Após relativo sucesso, a parceria se desfez dez anos depois. Cada sócio ficou
com 50% do catálogo. "Escolhi meus nomes a dedo, sem considerar modinhas
da época. Queria o fino da coleção, de olho no futuro, na qualidade que
permanece", revela o cearense. A seleção incluía nomes como Bené Fonteles
e Egberto Gismonti.
Com o fim da sociedade, Jorge abriu a própria empresa, a JMT Produções.
Continuou trabalhando no mercado de trilhas, jingles e eventos. Paralelamente,
retomou o curso de Direito, que havia trancado antes de deixar Fortaleza.
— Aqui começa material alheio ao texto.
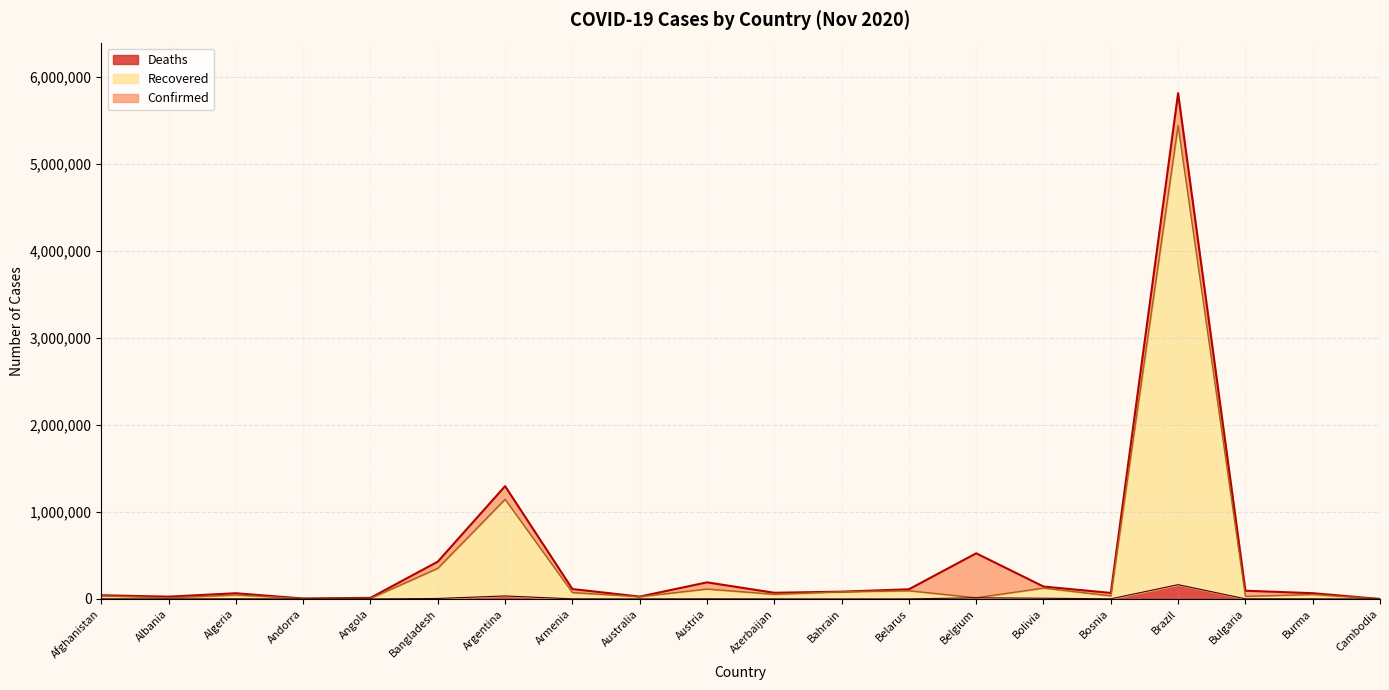

Does the chart have visible grid lines?

Yes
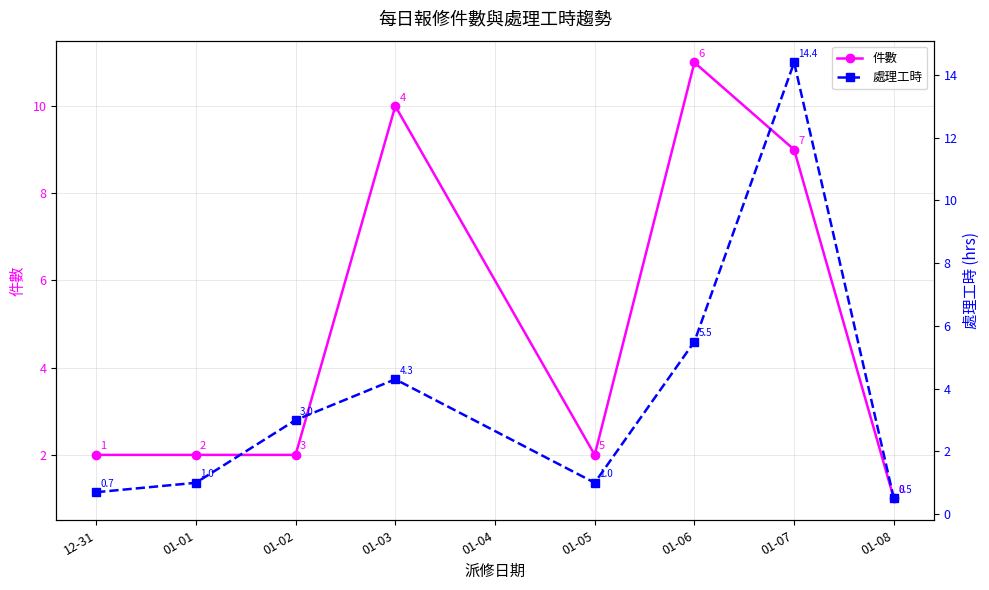

At which label does 件數 first exceed 2?

01-03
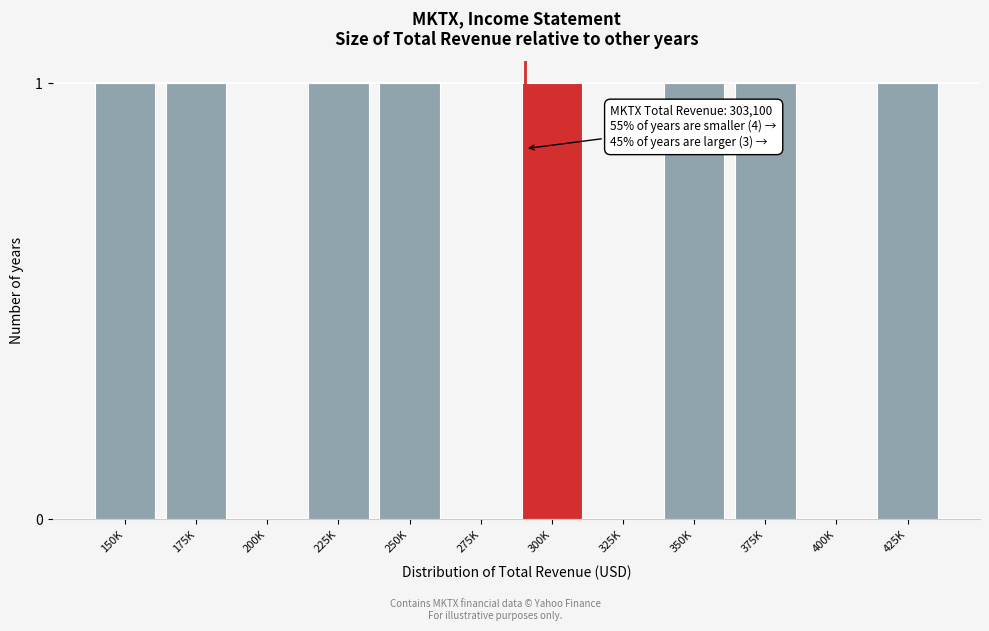

Reading left to right, extract all data points from this chart.

150K=1	175K=1	200K=0	225K=1	250K=1	275K=0	300K=1	325K=0	350K=1	375K=1	400K=0	425K=1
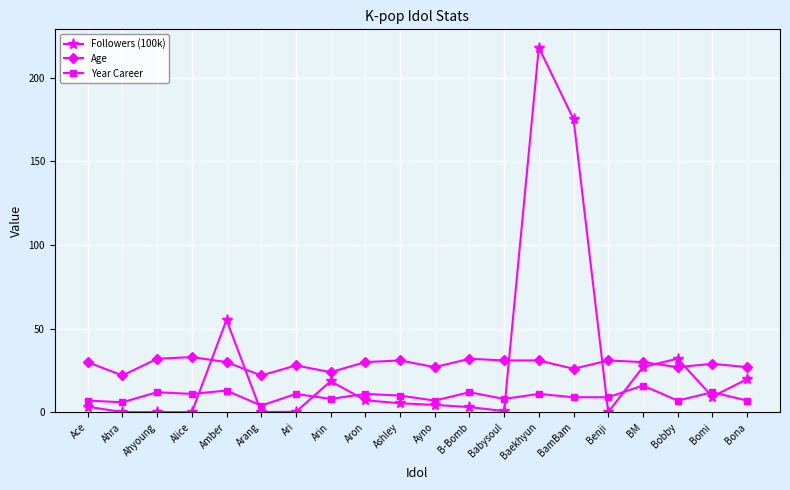

Between which two adjacent categories do Followers (100k) and Age first intersect?

Alice and Amber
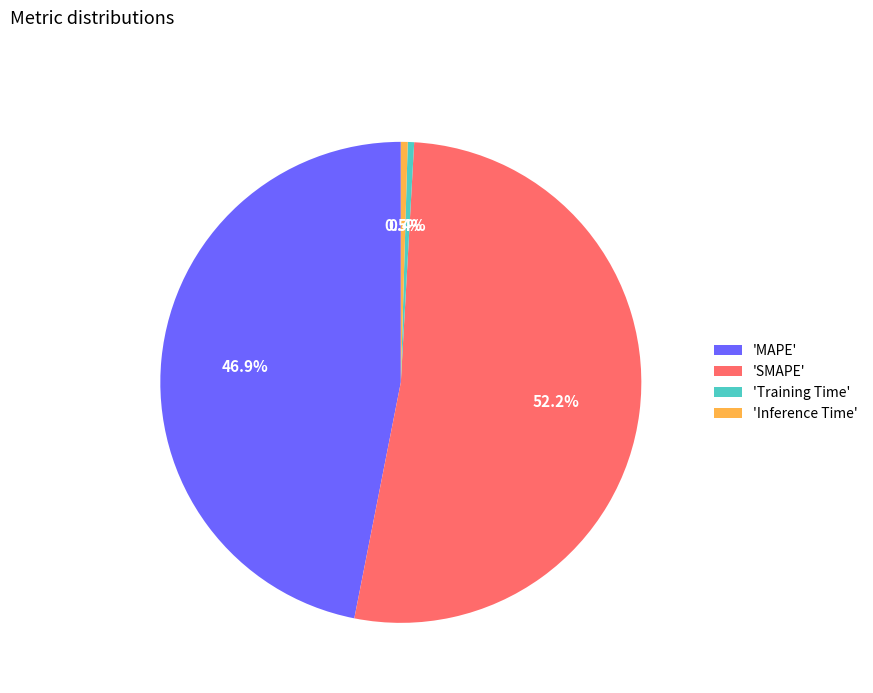

Is 'SMAPE' the majority of the pie?

Yes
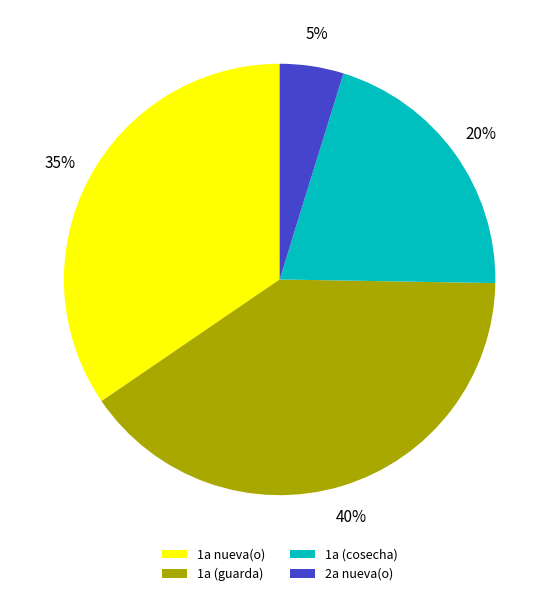

The 1a (cosecha) slice represents 14% of the pie. True or false?

False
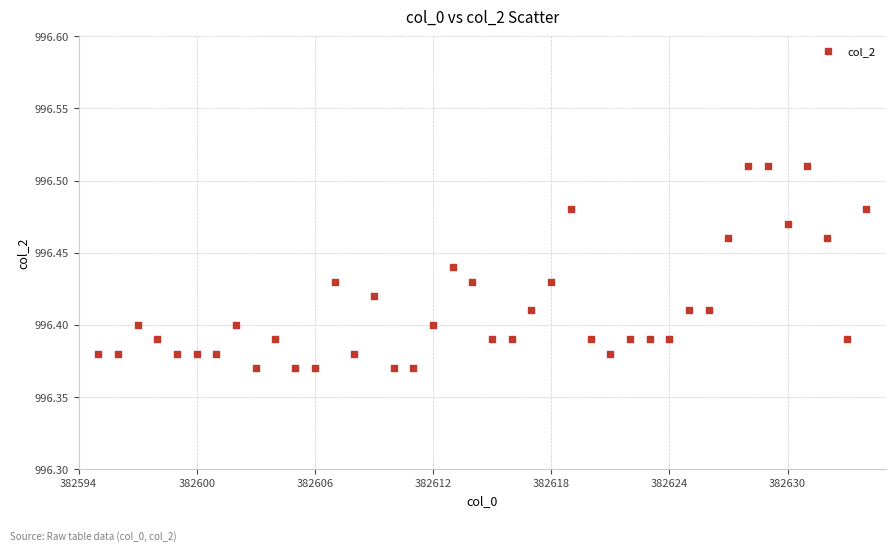

What is the range of X values (max minus min)?

39.0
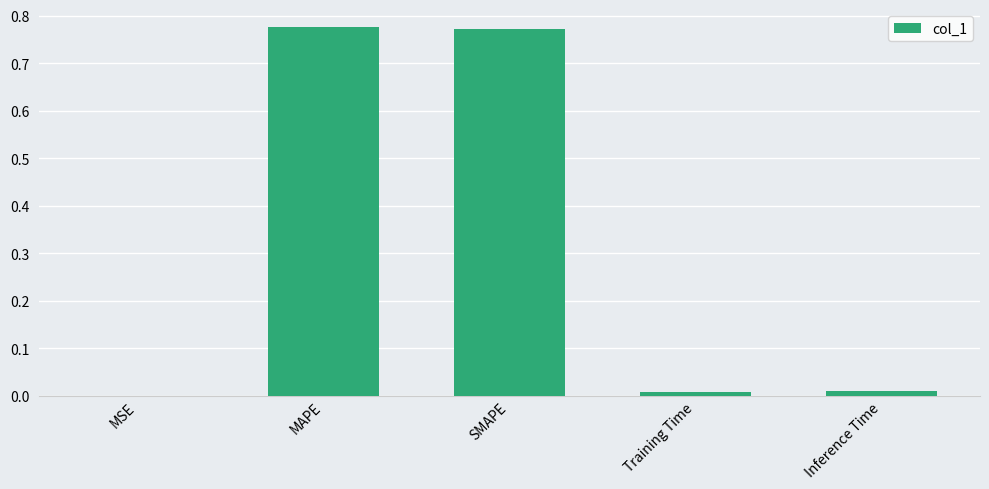

What is the sum of all values?

1.6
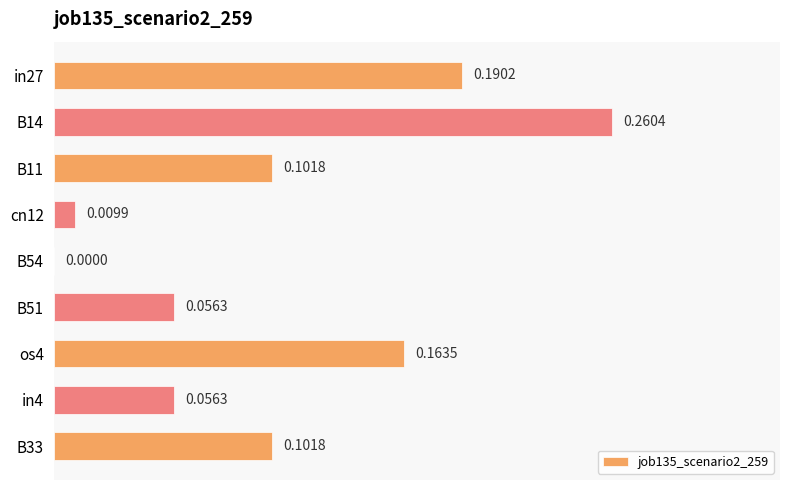

What is the sum of the values at B14 and in27?

0.5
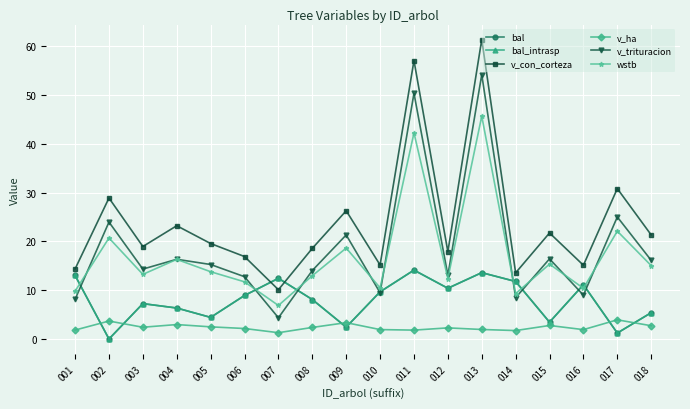

Where is the first local maximum for bal?

003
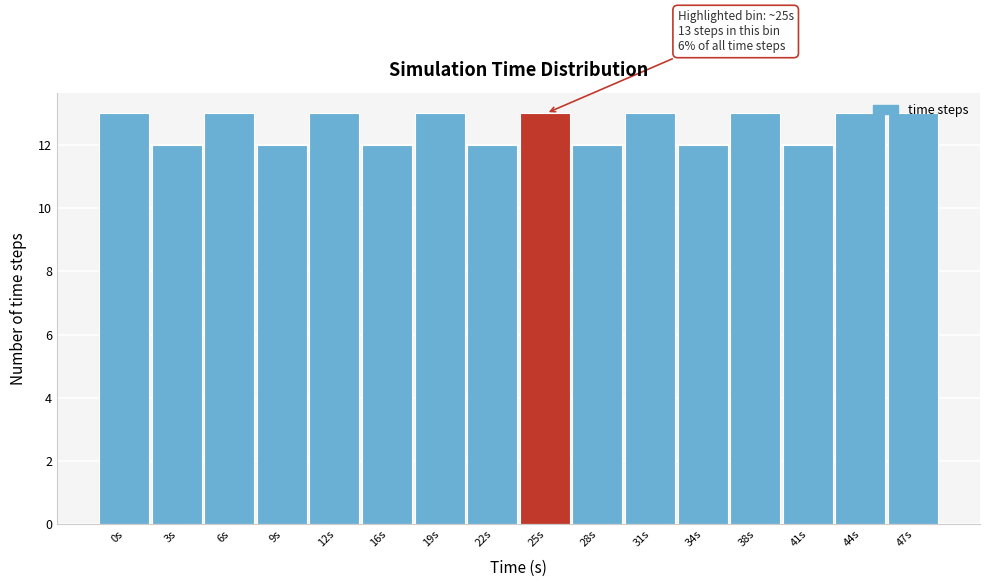

What is the maximum value shown in the chart?

13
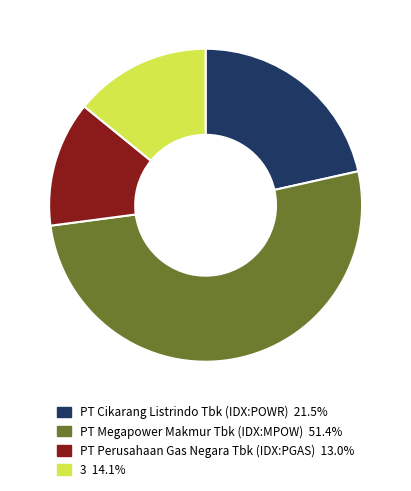

Rank the categories by value from highest to lowest.

PT Megapower Makmur Tbk (IDX:MPOW), PT Cikarang Listrindo Tbk (IDX:POWR), 3, PT Perusahaan Gas Negara Tbk (IDX:PGAS)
"Quando surgiu uma nova lei para o direito autoral, muitos artistas vinham
me consultar. Foi quando percebi essa lacuna, que poderia investir nisso",
lembra. Além da atuação como advogado, exercida até hoje, o investimento na
carreira já levou a uma publicação, "Direito Autoral: da
Titularidade". Lado a lado na estante, aparece "A Medicina Popular no
Cordel: Meizinhas, Doenças e Curas" - esse, oriundo unicamente da
curiosidade de Jorge e de sua fascinação sobre cordel.